Affaire Baupin, la presse entrevoit la fin d’une omerta

Affaire Baupin, la presse entrevoit la fin d'une omerta

PARIS (AFP) – 

La presse quotidienne dénonce mardi « l’omerta » qui couvre encore souvent les affaires de harcèlement et d’agression sexuelle dont est accusé le député écologiste Denis Baupin qui a démissionné lundi de son poste de vice-président de l’Assemblée nationale.

« L’omerta » toujours à l »uvre », estime dans La Croix Florence Couret qui y voit le moyen « en couvrant l’agresseur, de protéger l’institution, le parti ou l’entreprise dont il est membre ». « Il faut, partout, refuser ce silence », ajoute l’éditorialiste du quotidien catholique.

« Tout le monde savait depuis des années, personne n’a parlé » : Frédéric Vézard, dans Le Parisien dénonce « cette piteuse rengaine, souvent entendue après l’arrestation de Dominique Strauss-Kahn à New York » et qui « est revenue siffler hier aux oreilles de notre classe politique ».

De la même manière, Bruno Mège (La Montagne Centre-France) souligne que « comme dans l’affaire DSK, il apparaît que beaucoup +savaient+ et se sont tus par esprit de parti ». « Cela étant (…) l’omerta est de plus en plus fragile et les mentalités ont changé », se réjouit-il.

« Il y en a quand même quelques-uns qui doivent regarder leurs godasses depuis hier (et) qui ont aussi des explications à donner », s’indigne Jean-Marc Chevauché du Courrier Picard en désignant « tous ceux à qui Isabelle Attard, Sandrine Rousseau, Elen Debost ont parlé ou tenté de lancer un cri d’alarme et qui ont raillé, détourné, étouffé » ces accusations.

Dans La République des Pyrénées, Jean-Marcel Bouguereau y voit « un cas d’école (…) d’omerta politicienne » qui « aboutit à un cataclysme chez les Verts ». Ces « donneurs de leçons en cette matière comme en tant d’autres vont devoir balayer devant leur porte ».

– Règlement de comptes –

« Ce silence de plusieurs années prouve en tous les cas que les Verts n’échappent pas aux travers qu’ils reprochent aux partis traditionnels », estime Patrice Chabanet (Le Journal de la Haute-Marne).
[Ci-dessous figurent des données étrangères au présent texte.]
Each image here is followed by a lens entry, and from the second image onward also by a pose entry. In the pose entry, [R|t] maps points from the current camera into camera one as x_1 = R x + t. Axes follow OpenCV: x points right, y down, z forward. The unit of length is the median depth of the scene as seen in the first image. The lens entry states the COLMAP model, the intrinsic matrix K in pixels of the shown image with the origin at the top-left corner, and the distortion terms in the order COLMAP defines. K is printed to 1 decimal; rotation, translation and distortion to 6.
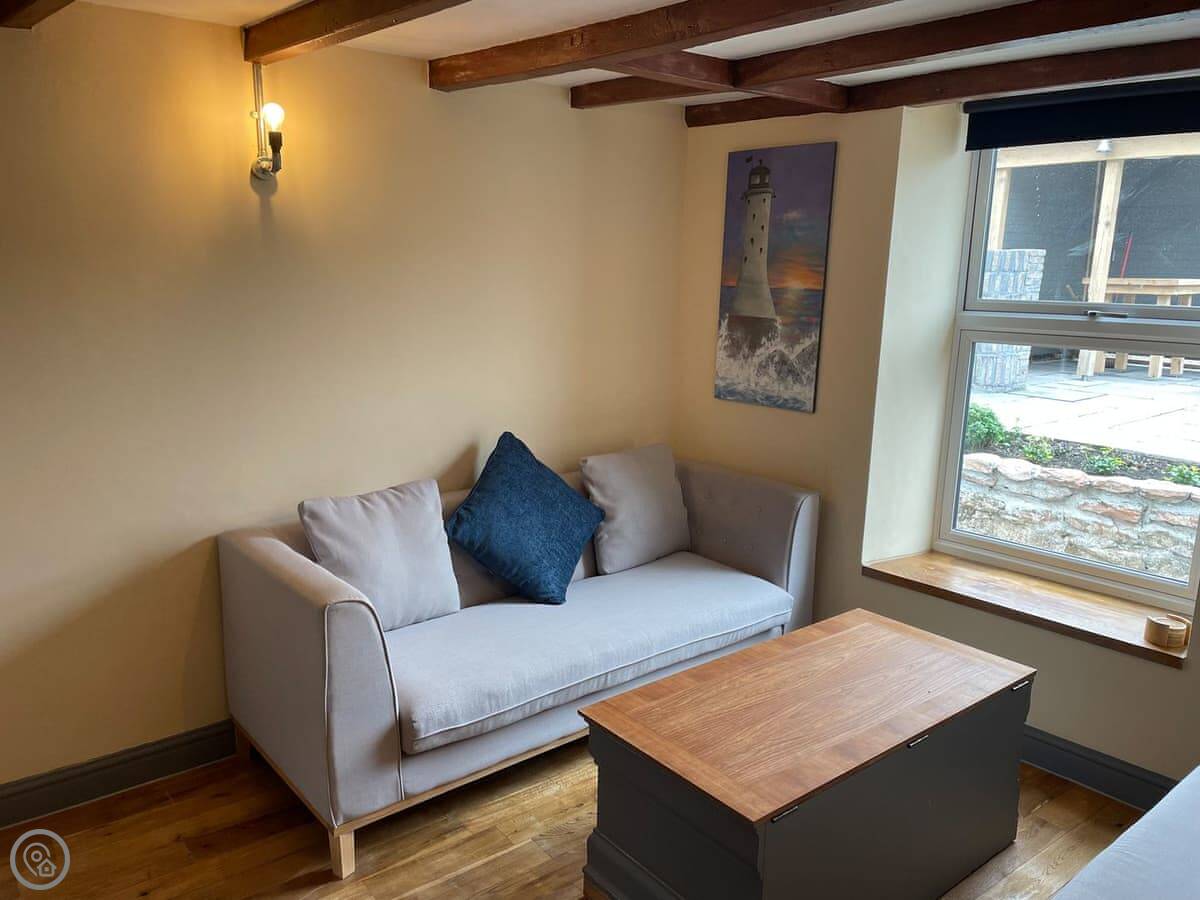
lens RADIAL K [[916.1, 0, 600.0], [0, 916.1, 450.0], [0, 0, 1]] dist [0.099790, -0.126783]
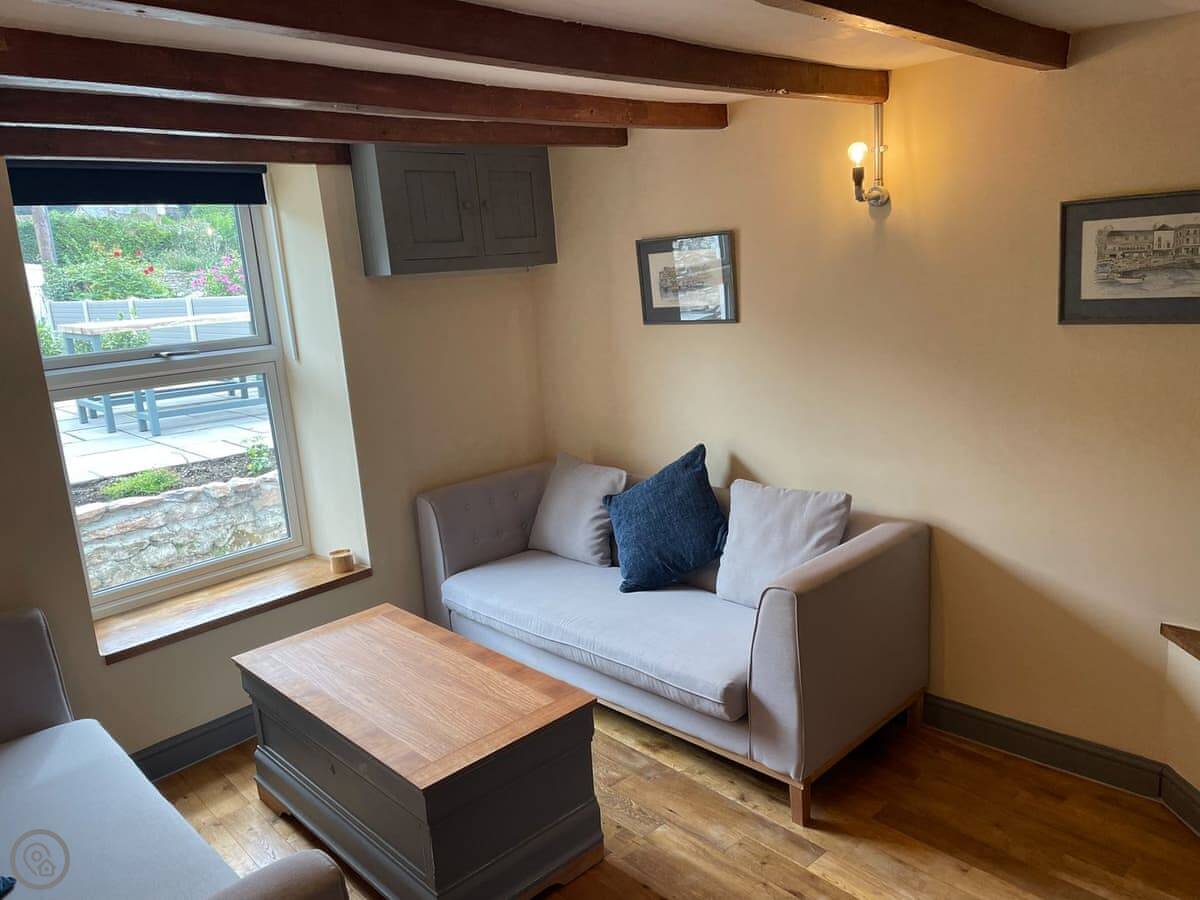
lens RADIAL K [[910.3, 0, 613.8], [0, 910.3, 460.9], [0, 0, 1]] dist [0.100165, -0.128628]
pose [[-0.101591, -0.229912, 0.967895, -0.575780], [0.253138, 0.934930, 0.248651, -0.146349], [-0.962081, 0.270272, -0.036781, 0.476169]]
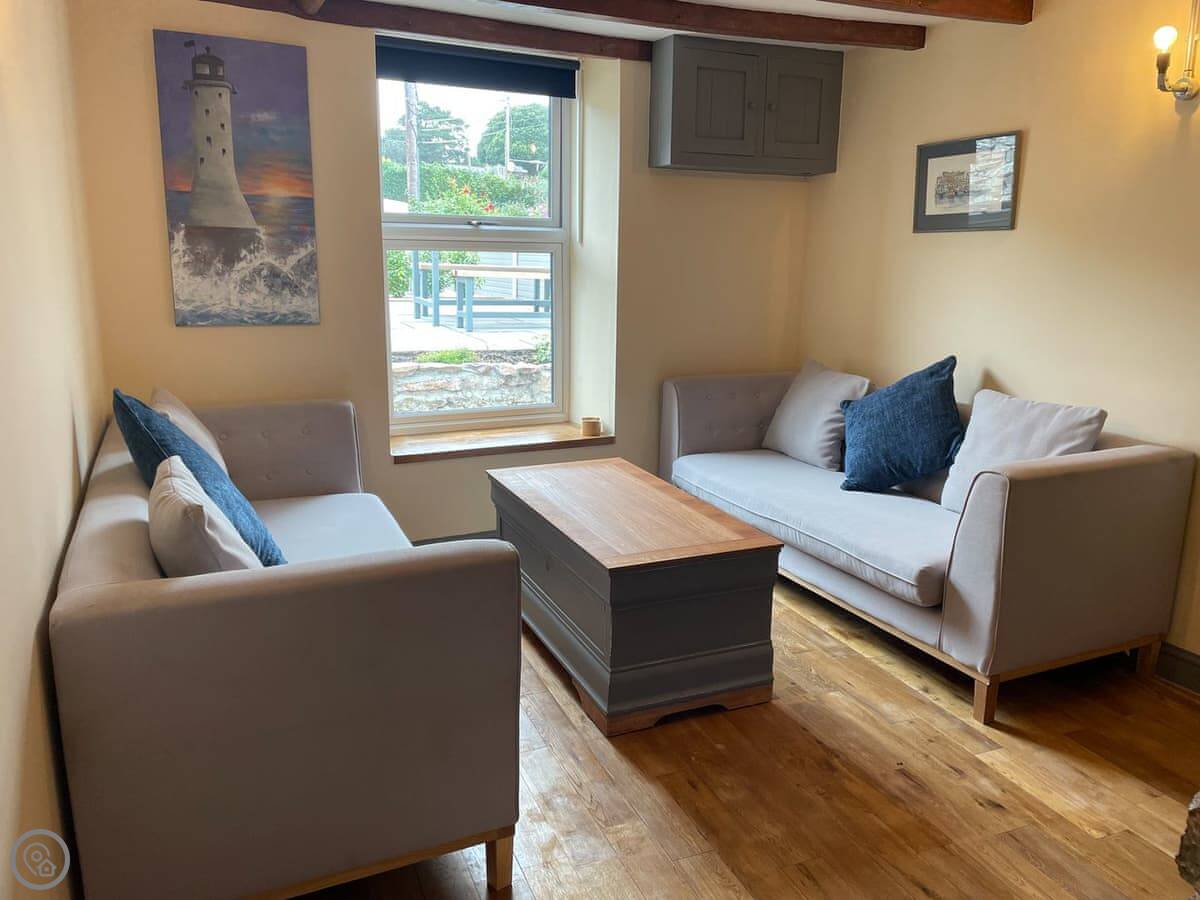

Pour Libération, David Carzon pense que la parole « se libère chez des femmes responsables politiques pourtant bien au fait de ces problématiques et des mécanismes psychologiques qui conduisent le plus souvent à l’omerta ». « Cette parole mérite aujourd’hui de ne pas tomber dans l’oubli, de ne pas être traitée à la légère », souhaite-t-il.

Jean-Louis Hervois de La Charente Libre souligne que si « le monde politique est loin d’avoir l’exclusivité » du sexisme, de l’abus d’autorité et de tout l’arsenal de la tartufferie (…) il n’a pas d’excuse à présenter ».

D’autres éditorialistes voient, par ailleurs, dans la révélation de cette affaire un règlement de comptes politique.

« Difficile de ne pas imaginer derrière le moment où éclate cette affaire quelques règlements de comptes politiques », écrit ainsi Bruno Dive dans Sud-Ouest. « A EELV comme ailleurs, les plus justes combats ne sont jamais loin des considérations tactiques, et briser l’omerta n’empêche pas les arrière-pensées », selon lui.

Même analyse dans L’Union, où Hervé Chabaud remarque que « lorsqu’on sait les divisions profondes qui déchirent les Verts on ne peut pas exclure que des règlements de compte internes aient conduit à ce grand déballage consternant ».